Das Beschwerdegericht kann unterstellen, dass dem Wahlvorstand an der Durchführung einer sog. "Persönlichkeitswahl" gelegen war. Insoweit ist darauf hinzuweisen, dass die Beschwerdeentscheidung nicht darauf beruht, dass der Antragsteller einen eigenen Wahlvorschlag einreichen wollte, um auf diese Weise eine Verhältniswahl durchzusetzen. Dies ist das gute Recht jedes Arbeitnehmers und vom Gesetzgeber als Regelfall für die Betriebsratswahl vorgesehen. Daran ändern auch Absprachen im Betrieb unter den Arbeitnehmern nichts.

Dieses Recht kann und darf nicht beschnitten werden. Der Antragsteller ist aber auf den insoweit zulässigen Weg zu verweisen und darf nicht mit Hilfe des Arbeitgebers oder eines leitenden Angestellten diesen Weg beschreiten.
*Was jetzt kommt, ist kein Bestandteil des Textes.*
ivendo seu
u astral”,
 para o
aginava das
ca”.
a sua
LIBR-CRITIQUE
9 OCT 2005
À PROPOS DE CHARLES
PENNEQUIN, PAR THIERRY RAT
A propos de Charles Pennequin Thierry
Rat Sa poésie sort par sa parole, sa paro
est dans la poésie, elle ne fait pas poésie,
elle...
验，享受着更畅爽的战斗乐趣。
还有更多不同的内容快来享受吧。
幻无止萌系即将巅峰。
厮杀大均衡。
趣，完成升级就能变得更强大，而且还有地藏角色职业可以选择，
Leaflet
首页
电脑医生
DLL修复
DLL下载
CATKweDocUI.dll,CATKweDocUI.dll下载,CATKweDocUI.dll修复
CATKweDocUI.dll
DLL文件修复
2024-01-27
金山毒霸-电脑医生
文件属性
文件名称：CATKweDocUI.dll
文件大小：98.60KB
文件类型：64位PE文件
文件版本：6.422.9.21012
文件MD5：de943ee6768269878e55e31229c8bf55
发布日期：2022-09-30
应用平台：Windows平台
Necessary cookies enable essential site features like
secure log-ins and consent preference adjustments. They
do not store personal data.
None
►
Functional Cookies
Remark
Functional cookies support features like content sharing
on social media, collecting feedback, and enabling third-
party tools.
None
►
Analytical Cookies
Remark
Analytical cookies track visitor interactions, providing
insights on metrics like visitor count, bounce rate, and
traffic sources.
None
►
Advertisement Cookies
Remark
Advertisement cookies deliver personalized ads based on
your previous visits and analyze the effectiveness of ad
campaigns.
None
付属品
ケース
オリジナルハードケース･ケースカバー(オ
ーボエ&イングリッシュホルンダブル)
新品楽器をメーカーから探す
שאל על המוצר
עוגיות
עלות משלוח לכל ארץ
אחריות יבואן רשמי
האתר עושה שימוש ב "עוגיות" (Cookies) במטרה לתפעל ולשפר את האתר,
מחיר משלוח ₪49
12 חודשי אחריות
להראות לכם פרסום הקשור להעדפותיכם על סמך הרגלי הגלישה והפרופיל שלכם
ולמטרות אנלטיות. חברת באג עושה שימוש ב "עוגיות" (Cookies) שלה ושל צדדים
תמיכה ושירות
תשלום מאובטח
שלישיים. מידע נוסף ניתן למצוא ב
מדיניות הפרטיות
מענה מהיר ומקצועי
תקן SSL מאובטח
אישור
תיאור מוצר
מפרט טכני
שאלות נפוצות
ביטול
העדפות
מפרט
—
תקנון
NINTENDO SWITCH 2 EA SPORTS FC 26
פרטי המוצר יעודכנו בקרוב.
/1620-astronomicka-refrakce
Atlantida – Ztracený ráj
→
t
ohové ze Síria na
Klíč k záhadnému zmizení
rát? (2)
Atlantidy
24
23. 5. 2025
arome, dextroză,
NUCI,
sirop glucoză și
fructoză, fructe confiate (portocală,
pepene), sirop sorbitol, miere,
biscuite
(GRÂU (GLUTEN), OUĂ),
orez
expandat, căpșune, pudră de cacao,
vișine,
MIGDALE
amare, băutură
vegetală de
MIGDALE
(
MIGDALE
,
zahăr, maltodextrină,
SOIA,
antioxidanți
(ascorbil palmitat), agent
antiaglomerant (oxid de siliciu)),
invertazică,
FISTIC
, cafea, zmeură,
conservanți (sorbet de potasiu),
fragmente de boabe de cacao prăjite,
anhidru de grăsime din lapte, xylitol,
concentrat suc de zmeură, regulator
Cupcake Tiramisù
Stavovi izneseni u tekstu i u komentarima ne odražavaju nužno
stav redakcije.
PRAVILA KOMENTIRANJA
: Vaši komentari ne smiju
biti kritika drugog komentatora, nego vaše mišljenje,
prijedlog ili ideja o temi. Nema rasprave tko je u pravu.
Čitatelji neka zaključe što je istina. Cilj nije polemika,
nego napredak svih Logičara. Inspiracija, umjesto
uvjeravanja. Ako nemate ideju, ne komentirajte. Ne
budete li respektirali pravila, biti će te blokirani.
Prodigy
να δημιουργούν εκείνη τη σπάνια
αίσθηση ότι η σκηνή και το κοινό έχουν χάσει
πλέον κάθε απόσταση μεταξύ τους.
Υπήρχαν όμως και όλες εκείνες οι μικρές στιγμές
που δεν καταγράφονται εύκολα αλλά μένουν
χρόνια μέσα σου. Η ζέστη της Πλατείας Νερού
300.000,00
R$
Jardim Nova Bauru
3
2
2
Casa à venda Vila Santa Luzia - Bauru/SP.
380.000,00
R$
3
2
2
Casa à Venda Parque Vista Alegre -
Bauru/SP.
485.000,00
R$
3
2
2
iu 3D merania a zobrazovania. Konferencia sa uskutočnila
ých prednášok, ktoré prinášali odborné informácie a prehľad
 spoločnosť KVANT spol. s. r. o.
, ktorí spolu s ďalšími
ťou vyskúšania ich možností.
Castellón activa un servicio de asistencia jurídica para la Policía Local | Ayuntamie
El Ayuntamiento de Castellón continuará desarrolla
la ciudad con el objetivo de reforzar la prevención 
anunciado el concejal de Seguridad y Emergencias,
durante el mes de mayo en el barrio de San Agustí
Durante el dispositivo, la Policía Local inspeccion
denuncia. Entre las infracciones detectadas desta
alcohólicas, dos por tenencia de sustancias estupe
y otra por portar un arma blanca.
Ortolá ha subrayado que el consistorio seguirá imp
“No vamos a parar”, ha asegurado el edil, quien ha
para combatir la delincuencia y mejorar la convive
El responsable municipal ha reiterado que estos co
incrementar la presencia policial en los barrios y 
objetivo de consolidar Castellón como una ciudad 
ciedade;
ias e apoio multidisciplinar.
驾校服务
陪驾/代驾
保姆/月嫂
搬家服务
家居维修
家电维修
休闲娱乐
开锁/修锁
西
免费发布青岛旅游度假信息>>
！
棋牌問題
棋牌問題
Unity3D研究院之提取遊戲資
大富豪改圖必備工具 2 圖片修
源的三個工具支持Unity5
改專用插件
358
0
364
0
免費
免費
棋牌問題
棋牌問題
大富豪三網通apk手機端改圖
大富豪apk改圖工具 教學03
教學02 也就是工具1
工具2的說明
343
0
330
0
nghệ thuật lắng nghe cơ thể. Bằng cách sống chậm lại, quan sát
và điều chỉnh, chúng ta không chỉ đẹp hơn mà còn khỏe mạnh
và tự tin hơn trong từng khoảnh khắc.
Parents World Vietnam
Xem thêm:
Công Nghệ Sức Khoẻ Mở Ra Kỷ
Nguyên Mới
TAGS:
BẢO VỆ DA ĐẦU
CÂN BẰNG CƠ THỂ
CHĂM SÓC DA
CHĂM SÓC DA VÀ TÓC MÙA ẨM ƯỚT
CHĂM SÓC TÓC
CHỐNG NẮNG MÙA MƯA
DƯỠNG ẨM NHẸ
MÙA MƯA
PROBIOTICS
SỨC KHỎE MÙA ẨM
Zu Recht hat das Arbeitsgericht schließlich entschieden, dass eine durch Verletzung der Neutralitätspflicht des Arbeitgebers zustande gekommene Vorschlagsliste nicht mehr korrigiert werden kann, zumindest würde eine solche Verpflichtung zum derzeitigen Zeitpunkt nicht mehr bis zum Beginn der Wahl durchgesetzt werden können.

Nach allem war die Beschwerde des Antragstellers gegen den Beschluss des Arbeitsgerichtes zurückzuweisen.